» Instructions to follow
Every record is to be printed exactly as written; pictures are to be omitted.

Records from a collection
^^^^^^^^^^^^^^^^

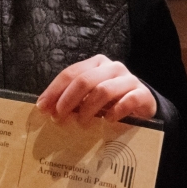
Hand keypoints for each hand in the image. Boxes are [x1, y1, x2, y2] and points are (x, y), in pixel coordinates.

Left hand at [36, 55, 157, 123]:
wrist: (142, 106)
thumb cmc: (110, 101)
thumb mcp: (87, 98)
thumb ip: (70, 99)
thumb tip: (44, 108)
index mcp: (96, 64)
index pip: (71, 73)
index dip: (54, 90)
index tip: (43, 107)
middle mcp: (112, 67)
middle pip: (85, 80)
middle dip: (68, 100)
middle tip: (59, 117)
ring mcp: (129, 79)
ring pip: (103, 90)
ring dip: (88, 108)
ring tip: (82, 123)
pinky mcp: (143, 94)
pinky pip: (128, 100)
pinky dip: (115, 111)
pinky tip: (108, 120)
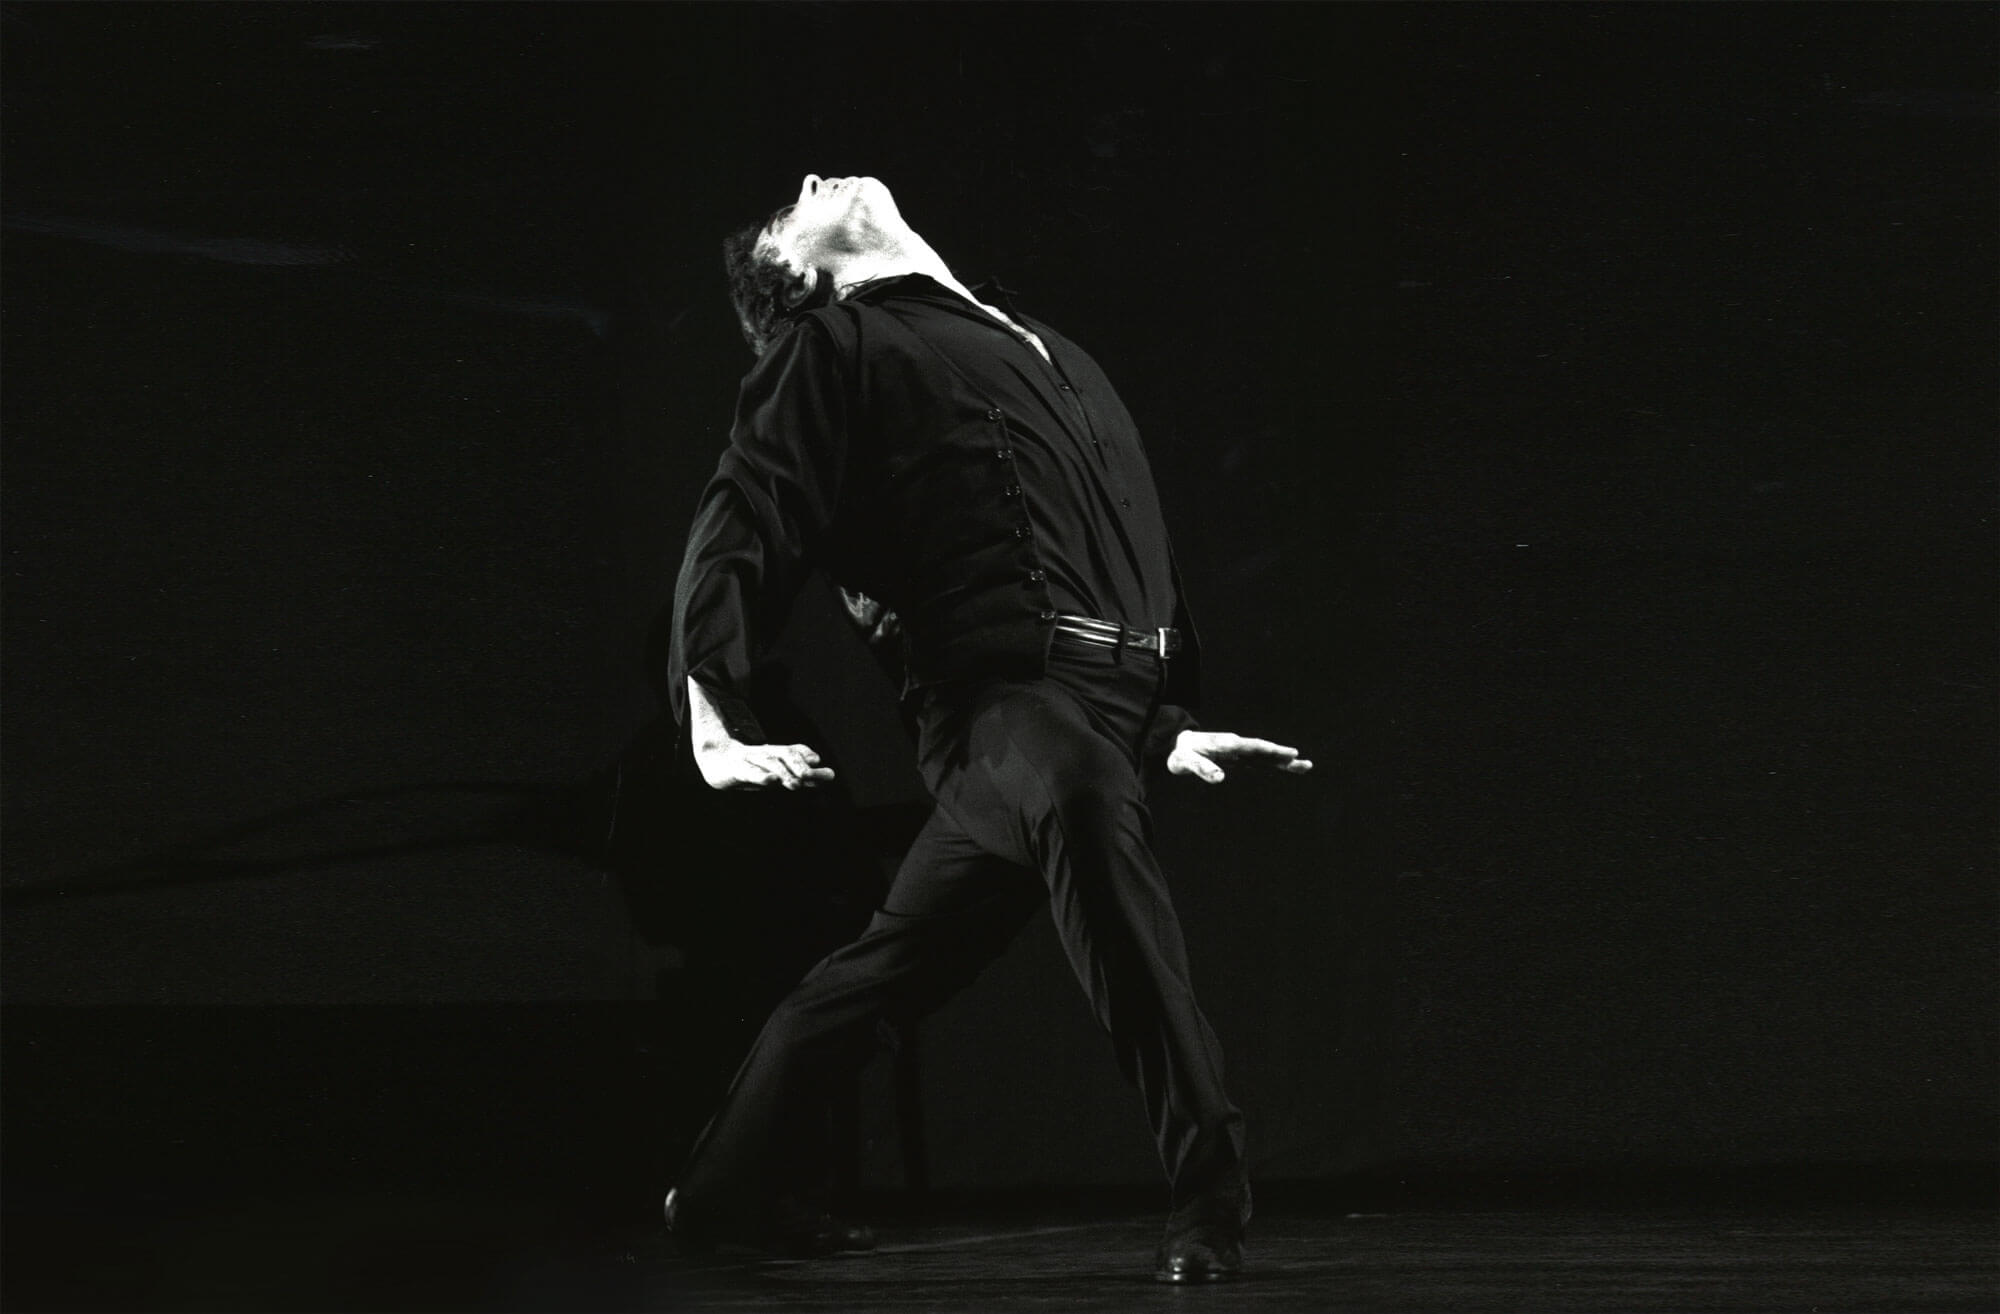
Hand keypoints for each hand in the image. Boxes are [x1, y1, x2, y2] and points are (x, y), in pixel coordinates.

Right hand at [693, 738, 835, 790]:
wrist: (713, 760)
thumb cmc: (749, 766)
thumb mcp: (775, 768)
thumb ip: (801, 773)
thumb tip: (829, 775)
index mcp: (774, 753)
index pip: (792, 750)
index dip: (804, 754)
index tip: (817, 760)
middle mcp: (764, 754)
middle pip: (784, 755)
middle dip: (800, 765)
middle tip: (814, 776)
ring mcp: (750, 760)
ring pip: (769, 764)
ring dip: (785, 773)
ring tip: (797, 784)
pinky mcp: (736, 770)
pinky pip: (750, 773)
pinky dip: (762, 777)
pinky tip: (772, 782)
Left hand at [1166, 730, 1312, 783]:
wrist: (1179, 744)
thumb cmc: (1181, 753)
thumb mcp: (1185, 762)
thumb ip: (1201, 768)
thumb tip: (1221, 778)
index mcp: (1226, 744)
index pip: (1252, 746)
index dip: (1270, 750)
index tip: (1288, 753)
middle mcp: (1236, 745)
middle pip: (1264, 750)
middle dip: (1284, 756)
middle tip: (1304, 762)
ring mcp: (1240, 752)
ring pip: (1266, 756)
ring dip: (1284, 761)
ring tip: (1305, 766)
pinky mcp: (1240, 758)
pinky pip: (1260, 762)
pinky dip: (1275, 765)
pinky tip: (1288, 768)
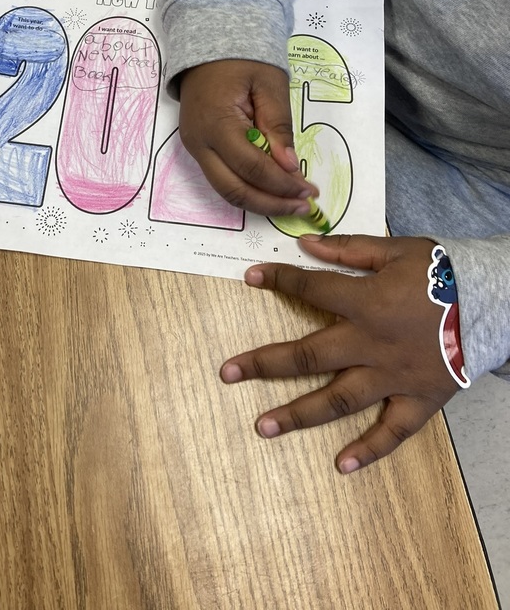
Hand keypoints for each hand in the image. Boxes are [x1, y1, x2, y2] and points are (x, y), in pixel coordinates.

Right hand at [178, 60, 317, 217]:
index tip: (308, 190)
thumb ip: (278, 126)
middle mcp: (199, 143)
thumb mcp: (270, 85)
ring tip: (290, 203)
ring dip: (259, 201)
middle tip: (302, 206)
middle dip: (270, 204)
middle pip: (234, 190)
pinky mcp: (198, 148)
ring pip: (225, 190)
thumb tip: (288, 166)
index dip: (281, 184)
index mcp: (216, 124)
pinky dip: (248, 187)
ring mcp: (194, 148)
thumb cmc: (242, 59)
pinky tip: (271, 189)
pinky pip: (222, 177)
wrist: (207, 44)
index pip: (251, 167)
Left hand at [220, 234, 461, 472]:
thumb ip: (349, 249)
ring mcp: (393, 376)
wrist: (494, 303)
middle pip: (308, 357)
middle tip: (227, 374)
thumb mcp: (397, 249)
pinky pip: (392, 431)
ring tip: (261, 427)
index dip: (278, 281)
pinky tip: (342, 466)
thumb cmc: (444, 273)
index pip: (310, 290)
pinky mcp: (418, 399)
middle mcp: (370, 344)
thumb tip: (306, 244)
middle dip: (263, 364)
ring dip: (298, 414)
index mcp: (365, 302)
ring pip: (338, 399)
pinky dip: (369, 450)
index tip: (251, 278)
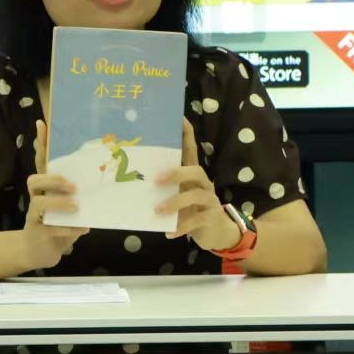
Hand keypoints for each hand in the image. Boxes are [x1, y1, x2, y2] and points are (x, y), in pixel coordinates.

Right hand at [21, 120, 88, 269]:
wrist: (40, 252)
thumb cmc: (60, 224)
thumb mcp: (72, 207)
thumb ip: (82, 195)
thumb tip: (107, 178)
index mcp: (46, 188)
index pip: (42, 162)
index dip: (41, 144)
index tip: (42, 124)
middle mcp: (36, 198)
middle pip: (35, 180)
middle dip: (53, 180)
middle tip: (74, 186)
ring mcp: (34, 215)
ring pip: (38, 202)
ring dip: (59, 203)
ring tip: (76, 206)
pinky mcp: (37, 232)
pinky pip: (50, 228)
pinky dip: (68, 228)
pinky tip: (82, 228)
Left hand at [157, 118, 242, 251]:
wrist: (218, 234)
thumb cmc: (192, 210)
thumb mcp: (179, 196)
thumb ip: (164, 189)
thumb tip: (135, 181)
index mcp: (194, 175)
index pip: (192, 150)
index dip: (187, 135)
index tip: (180, 119)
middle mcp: (204, 184)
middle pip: (195, 170)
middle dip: (176, 173)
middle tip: (156, 180)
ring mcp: (210, 201)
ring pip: (195, 195)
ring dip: (175, 202)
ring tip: (157, 210)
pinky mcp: (211, 218)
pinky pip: (196, 221)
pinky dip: (180, 227)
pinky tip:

^^^^^^^^^^^^^^^^

» Result of the task
Hand keypoints for each hand in the image. Boxes are [x1, y1, x2, y2] and points are (x, y), in pixel coordinates.

Left hand at [36, 55, 157, 123]:
wrist: (142, 106)
thumb cmc: (110, 101)
thumb mcp: (87, 98)
thumb ip: (70, 99)
thumb tip: (44, 108)
index mcp: (96, 64)
index pip: (71, 73)
index dip: (54, 90)
index tip: (43, 107)
middle mcp: (112, 67)
middle pip: (85, 80)
middle dip: (68, 100)
middle tip: (59, 117)
ring mcp: (129, 79)
ring pip: (103, 90)
ring dip: (88, 108)
ring tip: (82, 123)
pinky mcp: (143, 94)
pinky pip: (128, 100)
pinky dip: (115, 111)
pinky tip: (108, 120)
Hand keypoints for each hand in the image. Boxes are [x1, y1, x2, y2] and points are (x, y), in pixel coordinates.

Right hand at [693, 738, 835, 790]:
wrist: (713, 760)
thumb cmc: (749, 766)
thumb mcp: (775, 768)
thumb ip: (801, 773)
thumb tip: (829, 775)
index mcp: (774, 753)
index pip: (792, 750)
index dip: (804, 754)
index tip: (817, 760)
middle mcp: (764, 754)
middle pip: (784, 755)
middle dip: (800, 765)
middle tip: (814, 776)
ring mcp: (750, 760)
ring pip: (769, 764)
ring dip: (785, 773)
ring tip: (797, 784)
pinky mcp: (736, 770)
pinky pip: (750, 773)
pinky dip: (762, 777)
pinky tip: (772, 782)
Left hand at [1166, 730, 1312, 783]:
wrist: (1179, 744)
thumb cmc: (1181, 753)
thumb mcp: (1185, 762)
thumb ip: (1201, 768)
thumb tip: (1221, 778)
index mcp: (1226, 744)
index pip: (1252, 746)
index dip: (1270, 750)
index tip: (1288, 753)
middle mcp: (1236, 745)
middle pip: (1264, 750)
middle dip: (1284, 756)
middle tip: (1304, 762)
ring mcp: (1240, 752)
ring pip: (1266, 756)
ring dip: (1284, 761)
ring tip: (1305, 766)
pinky mcp: (1240, 758)
pinky pip: (1260, 762)
pinky dip: (1275, 765)
pinky tip: (1288, 768)
Hand keypoints for each hand in the image. Boxes are [x1, y1, x2, y2] and points are (x, y), in pixel coordinates.

Right hand at [178, 60, 317, 217]:
index tip: (308, 190)
thumb ip: (278, 126)
middle mcp: (199, 143)
thumb mcp: (270, 85)
ring tip: (290, 203)
ring dip: (259, 201)
middle tip: (302, 206)
middle dip: (270, 204)
middle pip: (234, 190)
pinky mcp: (198, 148)
ring pip: (225, 190)
thumb tip: (288, 166)
index dip: (281, 184)
index mcp: (216, 124)
pinky dip: (248, 187)
ring mcp: (194, 148)
thumb cmc: (242, 59)
pinky tip: (271, 189)
pinky pip: (222, 177)
wrist: (207, 44)
index pip: (251, 167)
Left hand at [220, 234, 461, 472]:
thumb ip: (349, 249)
ring mcp: (393, 376)
wrist: (494, 303)
middle pip: (308, 357)
middle tip: (227, 374)
thumb mcp: (397, 249)
pinky pip: (392, 431)
ring tip: (261, 427)
index dip: (278, 281)
pinky tip: (342, 466)
thumb cmc: (444, 273)
index pip: (310, 290)
pinky mcp: (418, 399)
middle mcp: (370, 344)
thumb tip: (306, 244)
middle dip: (263, 364)
ring dip: (298, 414)
index mcp: (365, 302)
ring pip: (338, 399)
pinky dip: (369, 450)
index tip: (251, 278)
Hand keypoints for each hand in the image. Boxes are [x1, y1, x2, y2] and points are (x, y), in pixel coordinates.

Right hand at [21, 120, 88, 269]:
wrist: (40, 252)
thumb cmc: (60, 224)
thumb mcp: (72, 207)
thumb ip: (82, 195)
thumb tip: (107, 178)
index mcp: (46, 188)
index pip: (42, 162)
index dip: (41, 144)
index tip: (42, 124)
middle mcp: (36, 198)
middle pip: (35, 180)
middle dip: (53, 180)
middle tip: (74, 186)
ring mcp: (34, 215)
ring pip: (38, 202)
ring dip: (59, 203)
ring tip: (76, 206)
pinky mcp: (37, 232)
pinky pip: (50, 228)
pinky dip: (68, 228)
pinky tip: (82, 228)
Left hand at [157, 118, 242, 251]:
wrist: (218, 234)
thumb cmc: (192, 210)
thumb mcp: (179, 196)
thumb ip: (164, 189)
thumb tip: (135, 181)
index mcp: (194, 175)
index pip: (192, 150)
index dip: (187, 135)
index tip: (180, 119)
middle mcp: (204, 184)
middle pip: (195, 170)
middle dip: (176, 173)
middle tip: (156, 180)
ring mcp: (210, 201)
ring pip: (195, 195)
ring dip: (175, 202)
ring tip: (157, 210)
pinky mcp: (211, 218)
pinky pip: (196, 221)
pinky dip: (180, 227)
pinky tip:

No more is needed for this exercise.